I'm not a steady worker. My creative energy ascends and descends along with the seasons and work load. After completing Engram 1 in February, I dedicated most of my studio time to printing fabrics with light and playful designs for Spring. Picking up the story, I'm reviewing, reviving, and making some small studies to see where the work leads me next.
First, a series of the 8" squares explores lost and found text. In the jumbled texture of printed words, I look for words not spoken, words that emerge and become visible when traced with hand and thread.

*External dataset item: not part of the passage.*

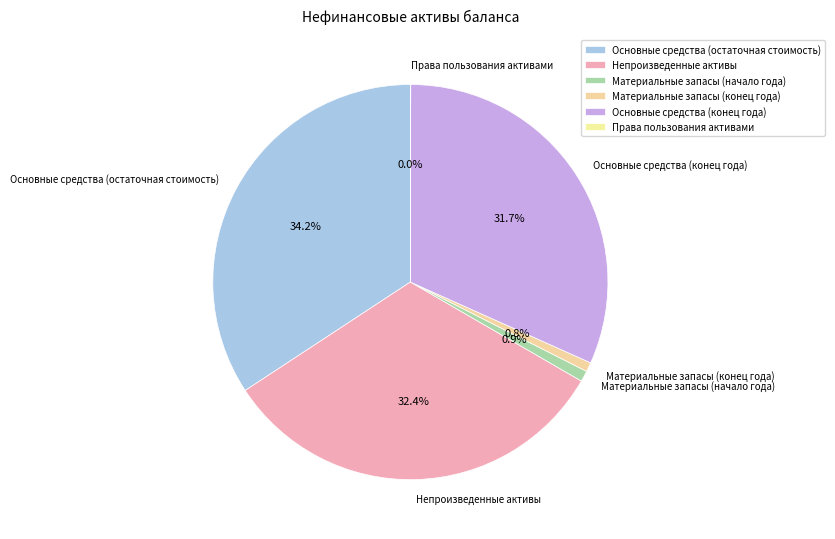

True or false: Основные средства (остаточная стоимость) accounts for 29% of the total.

False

Next, pages showing the grid margins in attempting to impose spacial order, in contrast to more organic hand-writing. In Orality and Literacy: The Technologizing of the Word, Walter Ong says*: "Print situates words in space more relentlessly than writing ever did. Writing moves words from the sound world to a world of visual space, but print locks works into position in this space." Using the handwritten translation of the story my mother told as the 'page', refers to that first translation from oral to text.
*In Lupton, E. (2004). Thinking with Type (p. 106). New York: Princeton Architectural Press.
Then, snippets of text, like T.S. Eliot's found poem, The Waste Land, waiting for assembly into a new story.
And finally, another grid-based collage of smaller, 4" squares is more intimate than the 8' wall required for Engram 1.